In einem neuen Schlagabtausch um den Rundfunkbeitrag stehen Verbraucher gegen ein Unternehmen, das mit einem teuren, aber unnötigen Service für Aufsehen sorgt. Der Verbraucherzentrale Bundesverband (vzbv) hat gegen die Betreiber von service-rundfunkbeitrag.de Klage eingereicht, da diese für Leistungen kassieren, die beim offiziellen Beitragsservice kostenlos zu haben sind.
Gebühren im Verborgenen: Der Streit um Transparenz
Das Unternehmen SSS-Software Special Service verlangt 29,99 Euro für die Anmeldung, Ummeldung oder Abmeldung beim offiziellen Beitragsservice, obwohl diese Dienstleistungen bei ARD, ZDF und Deutschlandradio gebührenfrei sind. Die Verbraucherschützer kritisieren, dass die Webseite nicht klar genug darauf hinweist, dass die angebotenen Dienste kostenpflichtig sind.
„Dass der Anbieter dafür 29,99 Euro verlangt, ist nicht klar genug erkennbar“, bemängelt Sebastian Reiling, Referent im Team Sammelklagen des vzbv. Nach Schätzungen sind bereits über 90.000 Menschen auf diese Kostenfalle hereingefallen, und die Seite wurde bis vor kurzem bei Google-Anfragen nach „Rundfunkbeitrag anmelden“ prominent angezeigt.
Was tun, wenn man bereits gezahlt hat?
Falls Sie bereits für den Service bezahlt haben, gibt es Hoffnung auf Rückerstattung. Der vzbv empfiehlt, umgehend einen Widerruf zu erklären. Auf ihrer Webseite stellt die Verbraucherzentrale einen Musterbrief zur Verfügung, um den Widerruf zu erleichtern. Das Unternehmen hat angekündigt, Widerrufserklärungen für bis zum 27. Juni geschlossene Verträge zu akzeptieren.
Der Rundfunkbeitrag – Ein kurzer Überblick
Der Rundfunkbeitrag, früher als „GEZ-Gebühr“ bekannt, ersetzt seit 2013 die alte Rundfunkgebühr. Jeder Haushalt und jede Betriebsstätte zahlt die Abgabe, unabhängig von der Anzahl der Empfangsgeräte. Die Reform sollte dem Wandel von Rundfunkempfangsgeräten zu modernen Smartphones Rechnung tragen.
Die Beiträge werden durch den Beitragsservice eingezogen und an ARD, ZDF und Deutschlandradio verteilt. Im Jahr 2023 wurden rund 9,02 Milliarden Euro eingenommen. Dieser Betrag wird unter den öffentlich-rechtlichen Sendern und den Landesmedienanstalten aufgeteilt. Das Bundesverfassungsgericht bestätigte 2018 die Rechtmäßigkeit des Rundfunkbeitrags.

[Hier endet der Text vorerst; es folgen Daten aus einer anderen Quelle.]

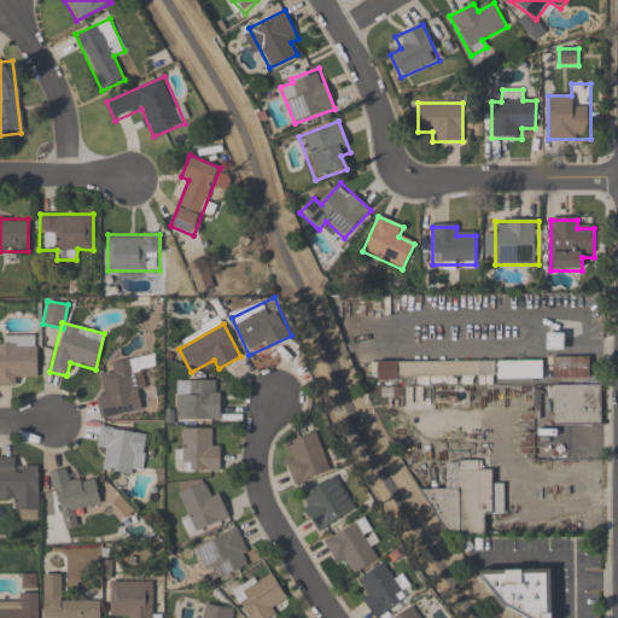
[(0,347),(0,386),(16,388),(16,375),(38,375),(38,336),(1,336),(1,348),(0,347)]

Der rechtliche Weg: Klage und Sammelklage
Nachdem das Unternehmen nicht auf die Abmahnung reagiert hatte, erhob der vzbv Klage beim Oberlandesgericht Koblenz. Zudem prüfen die Verbraucherschützer eine Sammelklage, falls die Rückzahlungen nicht wie angekündigt erfolgen. Bei einer erfolgreichen Sammelklage könnten betroffene Verbraucher direkt entschädigt werden.
Die Webseite service-rundfunkbeitrag.de ist nach wie vor erreichbar. Unter dem Abschnitt „Weitere Informationen“ wird zwar im Kleingedruckten darauf hingewiesen, dass Änderungen und Anmeldungen auch kostenlos über den offiziellen Beitragsservice vorgenommen werden können, doch die versteckte Platzierung dieser Information wird als unzureichend angesehen.

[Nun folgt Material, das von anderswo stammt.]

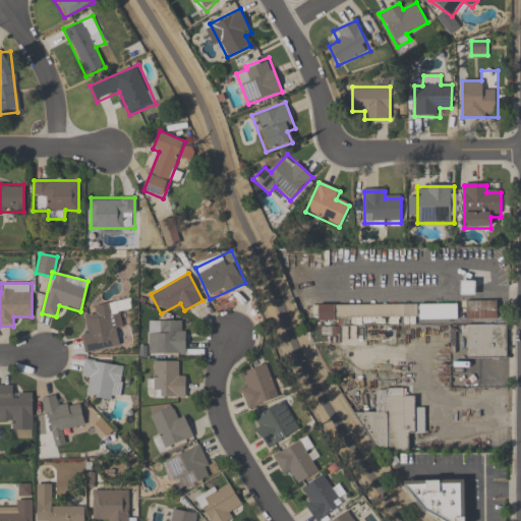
[(460,283),(460,295),(474,295),(474,283),(460,283)]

Insgesamt zeigt der Fall, wie wichtig es ist, sich bei Online-Diensten genau über die Kosten und die angebotenen Leistungen zu informieren. Verbraucher sollten wachsam sein und sich im Zweifel direkt bei den offiziellen Anbietern informieren, um unnötige Kosten zu vermeiden.